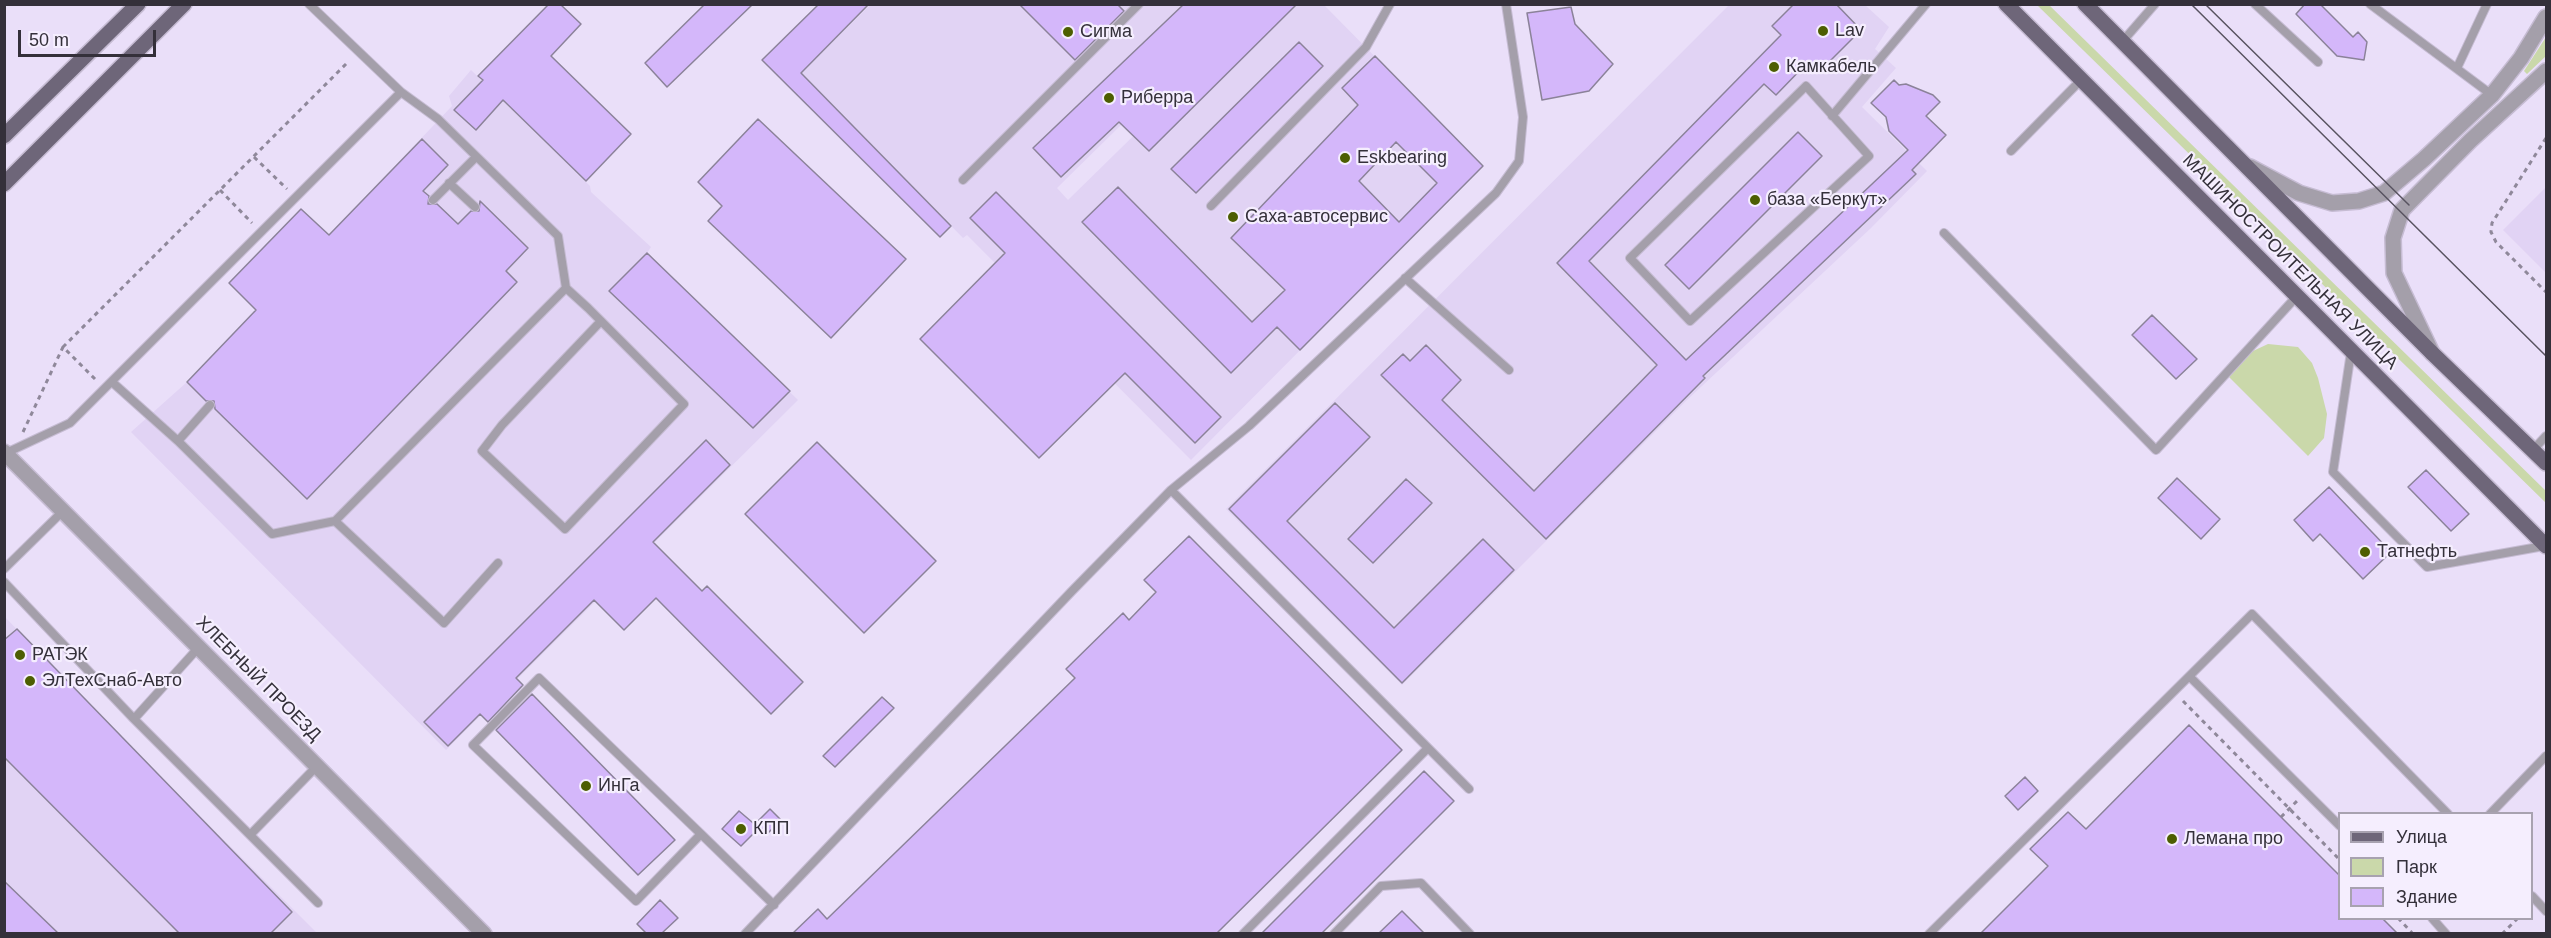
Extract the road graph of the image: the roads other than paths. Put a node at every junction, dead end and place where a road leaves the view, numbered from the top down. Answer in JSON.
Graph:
{"nodes":[{"id":1,"x":184,"y":4,"type":"edge"},
{"id":2,"x":309,"y":4,"type":"edge"},
{"id":3,"x":1139,"y":4,"type":"edge"},
{"id":4,"x":1390,"y":4,"type":"edge"},
{"id":5,"x":1506,"y":4,"type":"edge"},
{"id":6,"x":1926,"y":4,"type":"edge"},
{"id":7,"x":2006,"y":4,"type":"edge"},
{"id":8,"x":2085,"y":4,"type":"edge"},
{"id":9,"x":2155,"y":4,"type":"edge"},
{"id":10,"x":2255,"y":4,"type":"edge"},
{"id":11,"x":2370,"y":4,"type":"edge"},
{"id":12,"x":2487,"y":4,"type":"edge"},
{"id":13,"x":138,"y":5,"type":"edge"},
{"id":14,"x":2547,"y":16,"type":"edge"},
{"id":15,"x":2122,"y":42,"type":"junction"},
{"id":16,"x":2318,"y":62,"type":"dead end"},
{"id":17,"x":2457,"y":68,"type":"junction"},
{"id":18,"x":2547,"y":71,"type":"edge"},
{"id":19,"x":2081,"y":80,"type":"junction"},
{"id":20,"x":401,"y":92,"type":"junction"},
{"id":21,"x":2492,"y":95,"type":"junction"},
{"id":22,"x":1832,"y":116,"type":"junction"},
{"id":23,"x":4,"y":136,"type":"edge"},
{"id":24,"x":2011,"y":151,"type":"dead end"},
{"id":25,"x":476,"y":156,"type":"junction"},
{"id":26,"x":2245,"y":165,"type":"junction"},
{"id":27,"x":963,"y":180,"type":"dead end"},
{"id":28,"x":449,"y":183,"type":"junction"},
{"id":29,"x":4,"y":184,"type":"edge"},
{"id":30,"x":433,"y":200,"type":"dead end"},
{"id":31,"x":1210,"y":206,"type":"dead end"},
{"id":32,"x":475,"y":207,"type":"dead end"},
{"id":33,"x":1944,"y":232,"type":"dead end"},
{"id":34,"x":1405,"y":278,"type":"junction"},
{"id":35,"x":566,"y":288,"type":"junction"},
{"id":36,"x":2297,"y":296,"type":"junction"},
{"id":37,"x":601,"y":321,"type":"junction"},
{"id":38,"x":2351,"y":350,"type":"junction"},
{"id":39,"x":2432,"y":352,"type":"junction"},
{"id":40,"x":1509,"y":370,"type":"dead end"},
{"id":41,"x":112,"y":382,"type":"junction"},
{"id":42,"x":210,"y":405,"type":"dead end"},
{"id":43,"x":2547,"y":436,"type":"edge"},
{"id":44,"x":178,"y":441,"type":"junction"},
{"id":45,"x":2533,"y":450,"type":"junction"},
{"id":46,"x":5,"y":452,"type":"edge"},
{"id":47,"x":2547,"y":463,"type":"edge"},
{"id":48,"x":1171,"y":490,"type":"junction"},
{"id":49,"x":63,"y":511,"type":"junction"},
{"id":50,"x":335,"y":521,"type":"junction"},
{"id":51,"x":2546,"y":546,"type":"edge"},
{"id":52,"x":498,"y":563,"type":"dead end"},
{"id":53,"x":4,"y":569,"type":"edge"},
{"id":54,"x":4,"y":582,"type":"edge"},
{"id":55,"x":199,"y":647,"type":"junction"},
{"id":56,"x":2190,"y":677,"type":"junction"},
{"id":57,"x":134,"y":718,"type":"junction"},
{"id":58,"x":1428,"y":748,"type":"junction"},
{"id":59,"x":2547,"y":756,"type":"edge"},
{"id":60,"x":317,"y":766,"type":"junction"},
{"id":61,"x":1469,"y":789,"type":"dead end"},
{"id":62,"x":2447,"y":812,"type":"edge"},
{"id":63,"x":2491,"y":812,"type":"edge"},
{"id":64,"x":2338,"y":824,"type":"edge"},
{"id":65,"x":701,"y":834,"type":"junction"},
{"id":66,"x":250,"y":836,"type":"junction"},
{"id":67,"x":2533,"y":897,"type":"edge"},
{"id":68,"x":318,"y":903,"type":"dead end"},
{"id":69,"x":774,"y":905,"type":"junction"},
{"id":70,"x":2547,"y":911,"type":"edge"},
{"id":71,"x":2434,"y":920,"type":"edge"},
{"id":72,"x":484,"y":933,"type":"edge"},
{"id":73,"x":745,"y":933,"type":"edge"},
{"id":74,"x":1243,"y":933,"type":"edge"},
{"id":75,"x":1334,"y":933,"type":"edge"},
{"id":76,"x":1470,"y":933,"type":"edge"},
{"id":77,"x":1929,"y":933,"type":"edge"},
{"id":78,"x":2446,"y":933,"type":"edge"}],
"edges":[{"from":1,"to":29,"type":"main road"},
{"from":2,"to":20,"type":"lane"},
{"from":3,"to":27,"type":"lane"},
{"from":4,"to":31,"type":"lane"},
{"from":5,"to":34,"type":"lane"},
{"from":6,"to":22,"type":"lane"},
{"from":7,"to":19,"type":"main road","name":"МАШИНОСТРОИТЕЛЬНАЯ УЛИЦА"},
{"from":8,"to":15,"type":"main road","name":"МАШИНОСТРОИТЕЛЬНАЯ УЛИЦА"},
{"from":9,"to":15,"type":"lane"},
{"from":10,"to":16,"type":"lane"},
{"from":11,"to":17,"type":"lane"},
{"from":12,"to":17,"type":"lane"},
{"from":13,"to":23,"type":"main road"},
{"from":14,"to":21,"type":"street"},
{"from":15,"to":26,"type":"main road","name":"МАШИНОСТРОИТЕЛЬНАЯ УЛИЦА"},
{"from":17,"to":21,"type":"lane"},
{"from":18,"to":39,"type":"street"},
{"from":19,"to":24,"type":"lane"},
{"from":19,"to":36,"type":"main road","name":"МАШИНОСТРОИТЕЛЬНАЯ УЛИЦА"},
{"from":20,"to":25,"type":"lane"},
{"from":20,"to":41,"type":"lane"},
{"from":21,"to":26,"type":"street"},
{"from":22,"to":22,"type":"lane"},
{"from":25,"to":28,"type":"lane"},
{"from":25,"to":35,"type":"lane"},
{"from":26,"to":39,"type":"main road","name":"МАШИНОСТРОИТЕЛЬНАЯ УЛИЦА"},
{"from":28,"to":30,"type":"lane"},
{"from":28,"to":32,"type":"lane"},
{"from":33,"to":36,"type":"lane"},
{"from":34,"to":40,"type":"lane"},
{"from":34,"to":48,"type":"lane"},
{"from":35,"to":37,"type":"lane"},
{"from":35,"to":50,"type":"lane"},
{"from":36,"to":38,"type":"main road","name":"МАШИНОСТРОИТЕЛЬНАЯ УЛИЦА"},
{"from":37,"to":37,"type":"lane"},
{"from":38,"to":51,"type":"main road","name":"МАШИНОСТРОИТЕЛЬНАЯ УЛИЦА"},
{"from":38,"to":51,"type":"lane"},
{"from":39,"to":45,"type":"main road","name":"МАШИНОСТРОИТЕЛЬНАЯ УЛИЦА"},
{"from":41,"to":44,"type":"lane"},
{"from":41,"to":46,"type":"lane"},
{"from":42,"to":44,"type":"lane"},
{"from":43,"to":45,"type":"lane"},
{"from":44,"to":50,"type":"lane"},
{"from":45,"to":47,"type":"main road","name":"МАШИНОСТРОИТЕЛЬНАЯ УЛИЦА"},
{"from":46,"to":49,"type":"street","name":"ХЛЕБНЫЙ ПРОЕЗД"},
{"from":48,"to":58,"type":"lane"},
{"from":48,"to":69,"type":"lane"},
{"from":49,"to":53,"type":"lane"},
{"from":49,"to":55,"type":"street","name":"ХЛЕБНЫЙ ПРОЕЗД"},
{"from":50,"to":52,"type":"lane"},
{"from":54,"to":57,"type":"lane"},
{"from":55,"to":57,"type":"lane"},
{"from":55,"to":60,"type":"street","name":"ХЛЕБНЫЙ ПРОЕЗД"},
{"from":56,"to":62,"type":"lane"},
{"from":56,"to":64,"type":"lane"},
{"from":56,"to":77,"type":"lane"},
{"from":57,"to":66,"type":"lane"},
{"from":58,"to":61,"type":"lane"},
{"from":58,"to":74,"type":"lane"},
{"from":59,"to":63,"type":"lane"},
{"from":60,"to":66,"type":"lane"},
{"from":60,"to":72,"type":"street","name":"ХЛЕБНЫЙ ПРОЕЗД"},
{"from":65,"to":65,"type":"lane"},
{"from":65,"to":69,"type":"lane"},
{"from":66,"to":68,"type":"lane"},
{"from":67,"to":70,"type":"lane"},
{"from":69,"to":73,"type":"lane"},
{"from":71,"to":78,"type":"lane"},
{"from":75,"to":76,"type":"lane"}]}
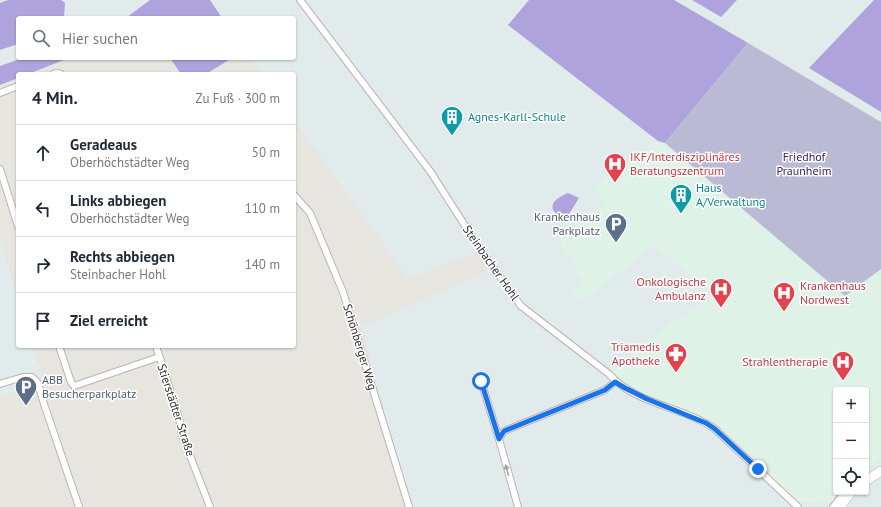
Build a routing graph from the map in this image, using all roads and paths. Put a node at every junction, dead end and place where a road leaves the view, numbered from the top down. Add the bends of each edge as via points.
1 (300, 0) edge
2 (16, 87) edge
3 (0, 92) edge
4 (0, 168) edge
5 (296, 197) edge
6 (16, 220) edge
7 (60, 348) edge
8 (157, 348) edge
9 (160, 357) junction
10 (481, 381) dead end
11 (615, 382) junction
12 (0, 384) edge
13 (499, 439) junction
14 (881, 471) edge
15 (869, 479) edge
16 (845, 495) edge
17 (849, 495) edge
18 (79, 507) edge
19 (210, 507) edge
20 (409, 507) edge
21 (518, 507) edge
22 (798, 507) edge
23 (833, 507) edge
24 (840, 507) edge

1 - 11 street, Steinbacher Hohl via 430,171 476,243 521,306 609,374
2 - 3 street
4 - 6 street
5 - 20 street, Schönberger Weg via 310,213 343,292
7 - 9 street, Stierstädter Straße via 74,386
8 - 9 street, Stierstädter Straße
9 - 19 street, Stierstädter Straße via 182,436
10 - 13 street
11 - 13 street via 605,390 504,431
11 - 22 street, Steinbacher Hohl via 647,399 706,423
12 - 18 street via 23,377 32,377 38,383
21 -> 13 street
14 - 15 main road
16 - 23 street
17 - 24 main road

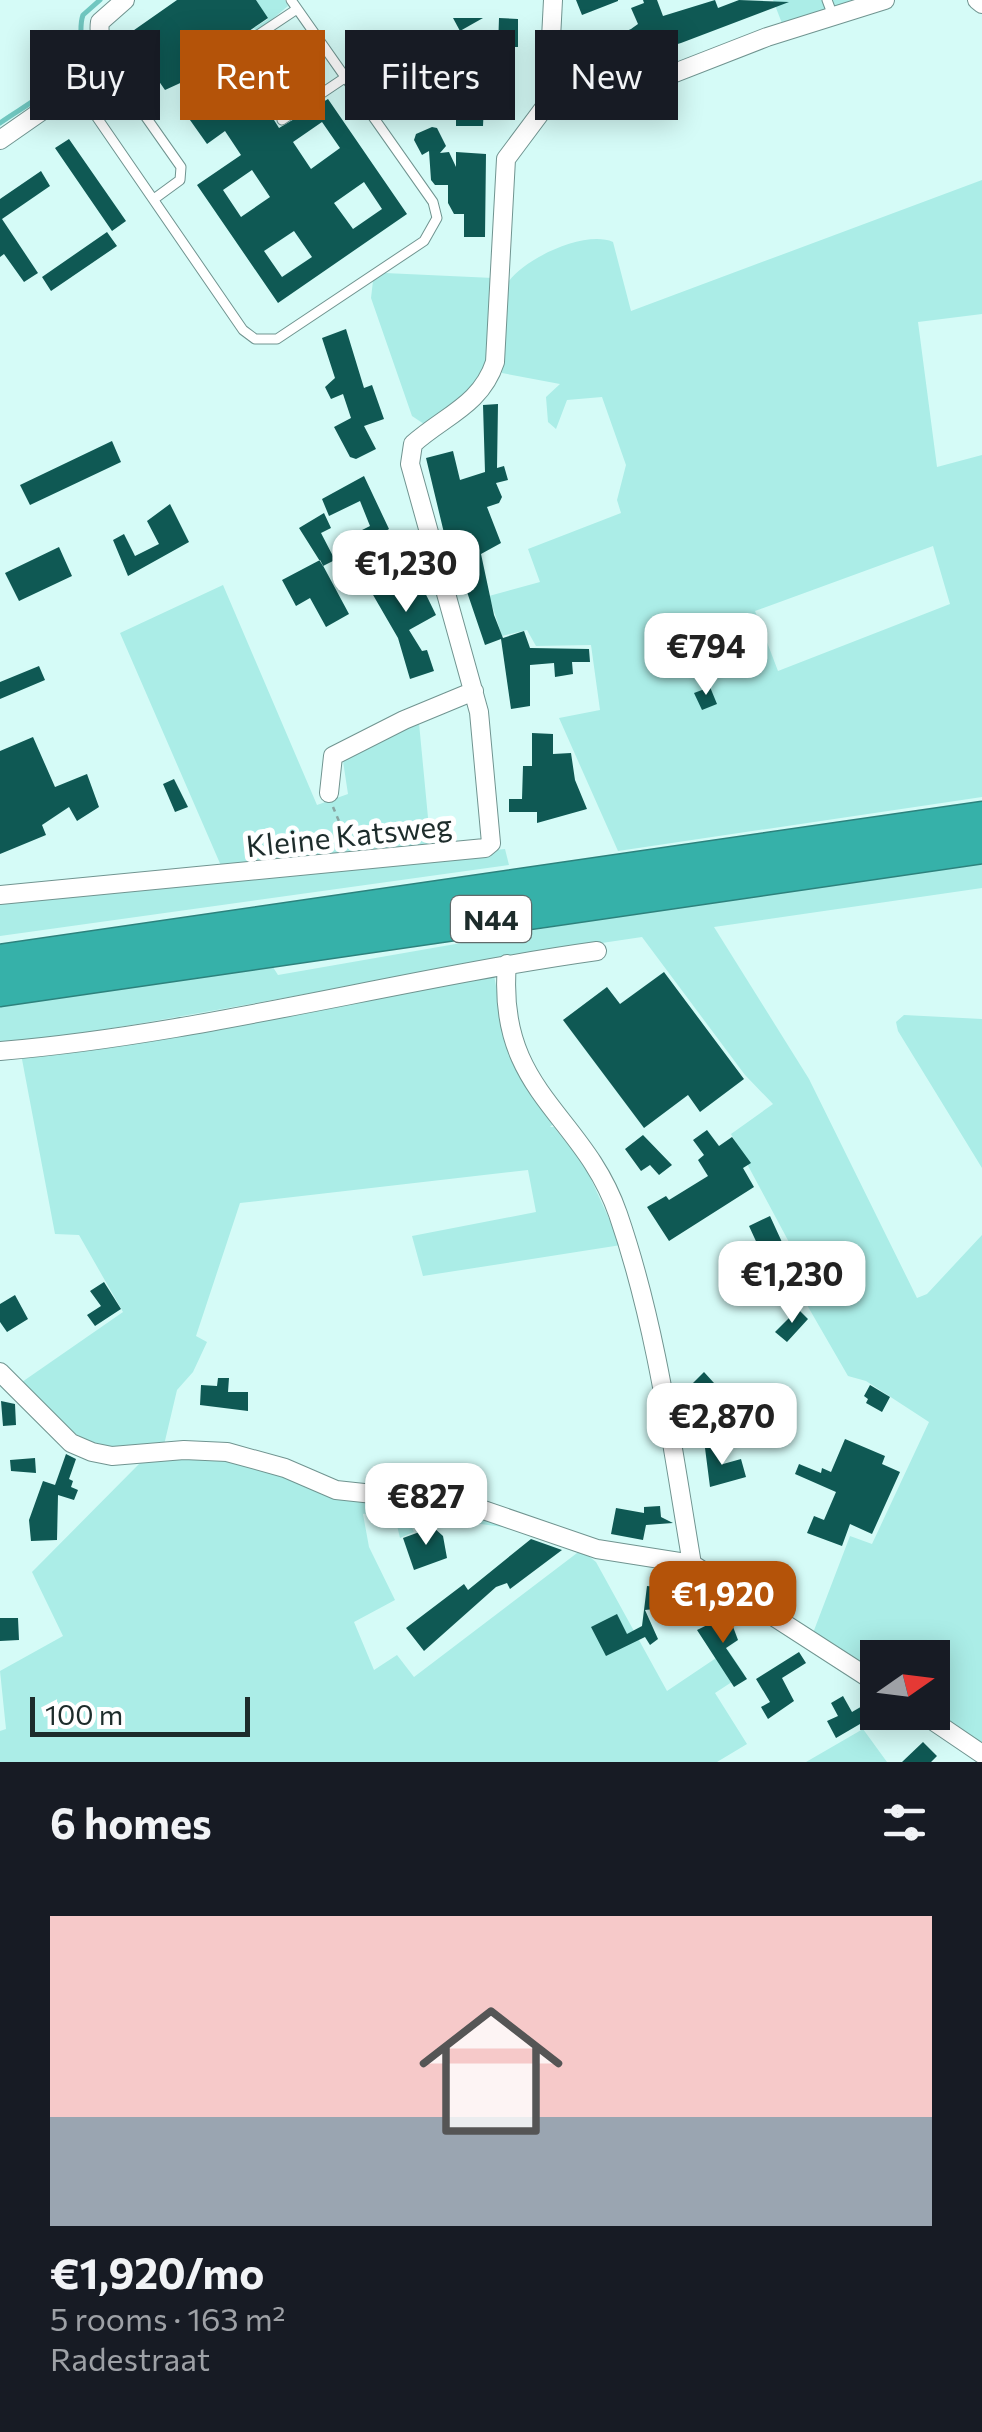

--*--

▸ **Task brief**:
The expected answer is every line in the data above that carries the string "leaves".

▸ **Written response**:
Extract the road graph of the image: the roads other than paths. Put a node at every junction, dead end and place where a road leaves the view, numbered from the top down. Answer in JSON.
Build a routing graph from the map in this image, using all roads and paths. Put a node at every junction, dead end and place where a road leaves the view, numbered from the top down. Add the bends of each edge as via points.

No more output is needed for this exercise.